I am new to TAP and TPL in C#, After googling and reading some material I am not able to understand how async tasks are executed.(particularly on which thread)
Please help me to understand out of following two options which one is correct:
If async tasks are executed on the same thread on which they are invoked, then what if I create 1000 tasks and they all will be executed by time slicing on same thread? if it is not so and tasks execute on different threads then how is it different from multi-threading (parallel execution)?
If async tasks are executed on the same thread on which they are invoked, then what if I create 1000 tasks and they all will be executed by time slicing on same thread?
Since async tasks are not executed on the same thread on which they are invoked, it is meaningless to consider whether they will all be executed in some specific manner. In any case, there is no mechanism in .NET to "time-slice" within a single thread. Time-slicing is done at the granularity of a thread; i.e. CPU time is granted to threads, not subsets of threads.
In some scenarios involving async methods, it is possible that a given thread may service two or more tasks. This is inherent in the nature of thread pools, which are used extensively throughout the TPL API. But the only reason that such methods would be serviced in any sense of the word "concurrently" would be if they themselves are waiting on other asynchronous operations. In those cases, they can yield the thread cooperatively, at which point some other task might make use of it.
if it is not so and tasks execute on different threads then how is it different from multi-threading (parallel execution)?

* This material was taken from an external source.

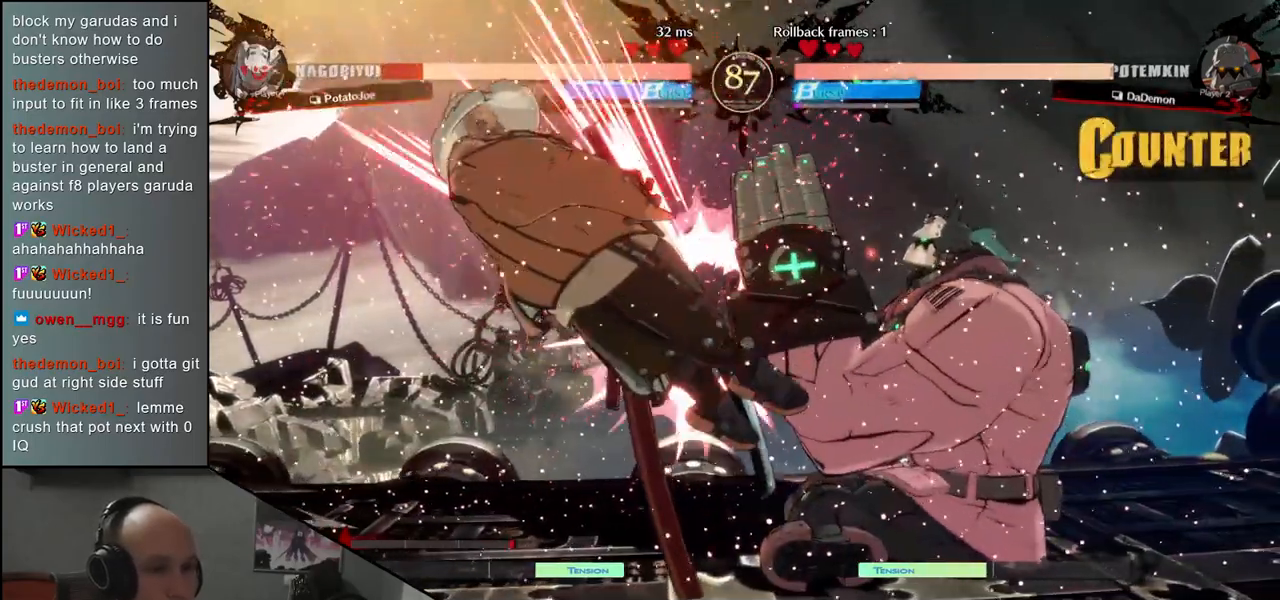
{"buttons": [], "left_stick": "left", "events": [[67, "left_stick", "left"]]}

async and Task are super-sets of "parallel execution". That is, some tasks execute in parallel. But async and Task are also used for operations that don't involve execution at all per se, but rather just waiting for some asynchronous event to occur outside the CPU (e.g. network or file I/O).
Computational tasks will be assigned an individual thread, for that task to use for the duration of the task. Other types of asynchronous operations will not use a thread at all.

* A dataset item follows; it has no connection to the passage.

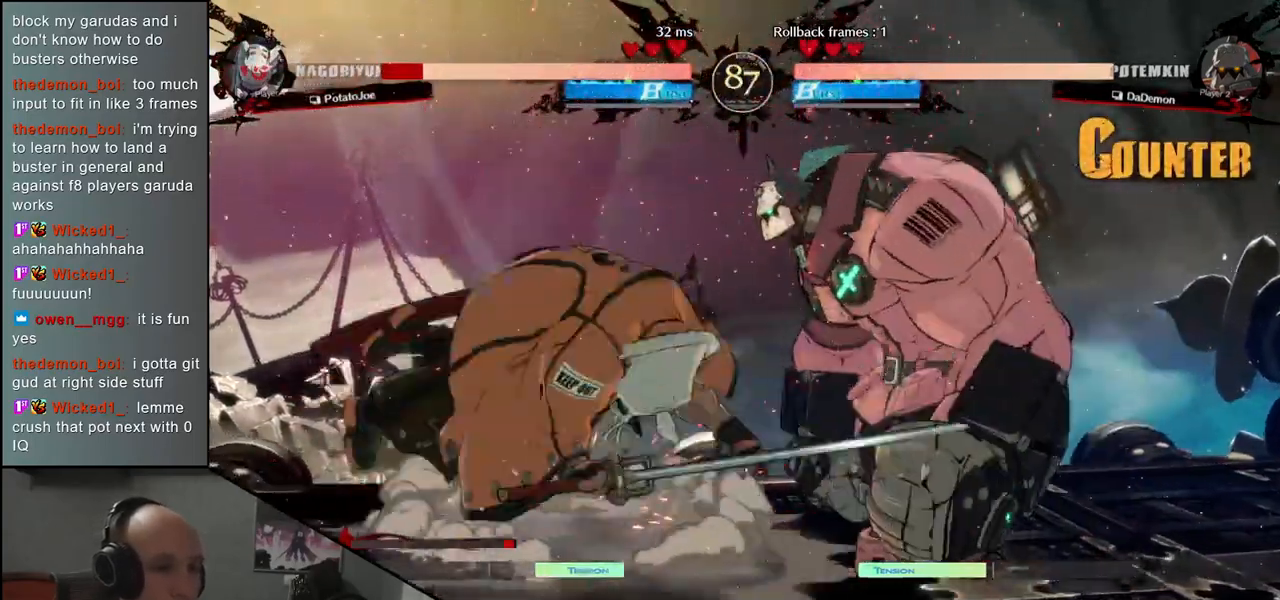
{"buttons": [], "left_stick": "left", "events": []}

For computational tasks, these are not different from multi-threading on a fundamental level. Like many things in programming, it's more that async and Task offer useful abstractions that allow one to write code more easily to take advantage of multi-threading features in the computer, and at the same time also represent non-computational operations that are otherwise semantically similar to concurrent computational operations.
I have done my best to answer your questions as directly and concisely as possible. I would not be surprised however if the above raises as many new questions as it's answered old. Unfortunately, that's the nature of potentially broad questions. I do hope that the above has satisfied your curiosity, but if not that would mean that your original question is too broad for Stack Overflow. Please consider rewriting your question so that it focuses more specifically on an issue; include a good, minimal, complete code example for context, so that the question can be addressed in a specific manner and without ambiguity.
Related
I know the differences between a thread and a task., but I cannot understand if creating threads inside tasks is the same as creating only threads.
It depends on how you use the multithreaded capabilities and the asynchronous programming semantics of the language.
Simple facts first. Assume you have an initial, simple, single-threaded, and near empty application (that just reads a line of input with Console.ReadLine for simplicity sake). If you create a new Thread, then you've created it from within another thread, the main thread. Therefore, creating a thread from within a thread is a perfectly valid operation, and the starting point of any multithreaded application.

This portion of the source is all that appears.